Lübecker Stadtsiegel von 1256
Lübecks mittelalterliche „Koggen“-Siegel
symbolisieren frühe hansische Handelswege.
Historikerstreit, ausgelöst durch eigene Veröffentlichung vor mehr als 40 Jahren und heute wieder aktuell:
Anfang des 13.Jhd. „eroberten“ deutsche Kaufleute dank ihrer überlegenen Koggen den Handelsraum Ostsee – so die Vorstellungen älterer Historiker-Generationen „seit Kaisers Zeiten“. Nach diesem Selbstverständnis musste die älteste Schiffsdarstellung auf den Siegeln einer neuen deutschen Stadt an dem bisher von skandinavischer und slawischer Seefahrt beherrschten Meer eine frühe Kogge zeigen – eine bis in jüngste Zeit vorherrschende Lehrmeinung, der ich bereits 1978 widersprach :
Bei unvoreingenommener Betrachtung der Symbolik der drei Lübecker Stadt-Siegel des 13.Jhd. ist einerseits die Schwurgemeinschaft ( Hansa ) der ins Ausland reisenden Kaufleute augenfällig, andererseits aber ist der Schiffstyp skandinavisch, allenfalls den gleichzeitigen slawischen Schiffen ähnlich, wie Vergleiche mit archäologischen Funden zeigen.
Meine 1978 veröffentlichte ( ZVLGA, Zeitschrift Verein Lübsche Geschichte und Altertumskunde, Bd.58, S 111 ff ) Schlussfolgerung war, dass die frühen in den Ostseeraum drängenden deutschen Kaufleute sich anfangs diesen Handelsraum noch gewissermaßen als Chartergäste auf skandinavischen oder slawischen Schiffen von Schleswig oder Alt-Lübeck aus erschlossen.
Die Hanse und dieser altbekannte Handelsweg werden demnach mit den Siegeln symbolisiert, zugleich werbend für die neue Stadt.

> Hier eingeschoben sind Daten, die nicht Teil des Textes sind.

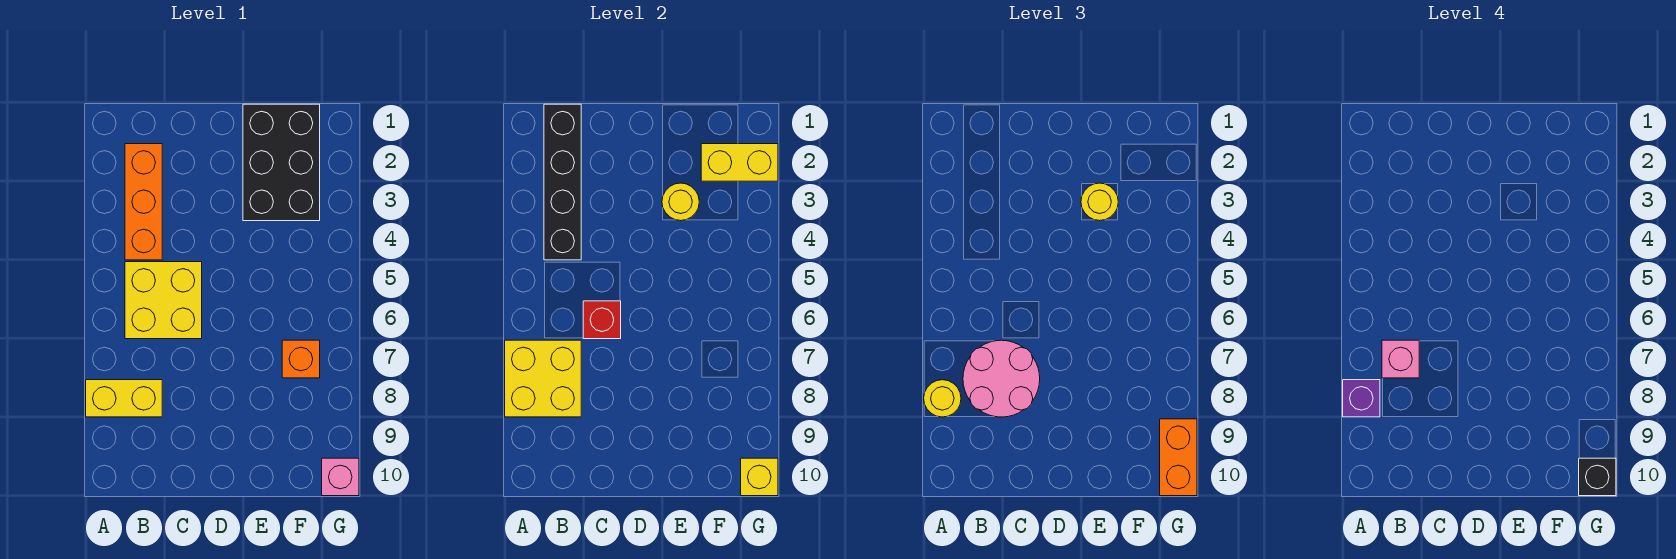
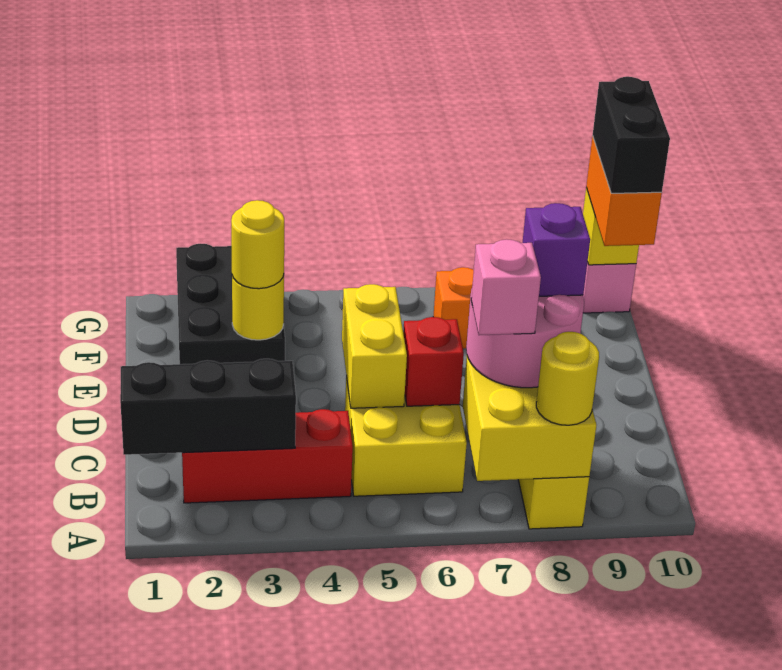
purple 1x1 brick [1343,380,1380,417] -> purple 1x1 brick moved to [523,203,590,296]
black 1x4 brick [544,104,581,260] -> black 1x3 brick [120,359,296,455]
orange 1x3 brick [125,144,162,260] -> red 1x3 brick [182,409,353,503]
black 2x3 brick [243,104,320,221] -> black 2x3 brick turned to [176,244,285,364]
yellow 1x2 brick [701,144,778,181] -> yellow 1x2 brick moved to [342,284,407,408]
orange 1x2 brick [1160,419,1197,496] -> orange 1x2 brick turned to [586,136,662,246]
black 1x1 brick [1579,458,1616,496] -> black 1x2 brick [593,77,670,193]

Der eigene Schiffbau mit dem später vorherrschenden, deutlich abweichenden Koggen-Typ war erst in Entwicklung.
Aus dem englischsprachigen und vor allem skandinavischen Raum kam viel Zustimmung für diese These, aus dem deutschsprachigen Raum von den Meinungsführern (Heinsius, Ellmers) vehemente Ablehnung.
Nunmehr, 30 Jahre danach, nahm Prof. Carsten Jahnke (an der Universität Kopenhagen tätig ) diese Gedanken auch für den deutschsprachigen Raum auf ( veröffentlicht in ZVLGA 88, 2008, S. 9 ff und ebendort 91, 2011, S. 305 ff ) und entwickelt hierbei eine differenzierte Sicht auf die frühen hansischen Handelsstrukturen.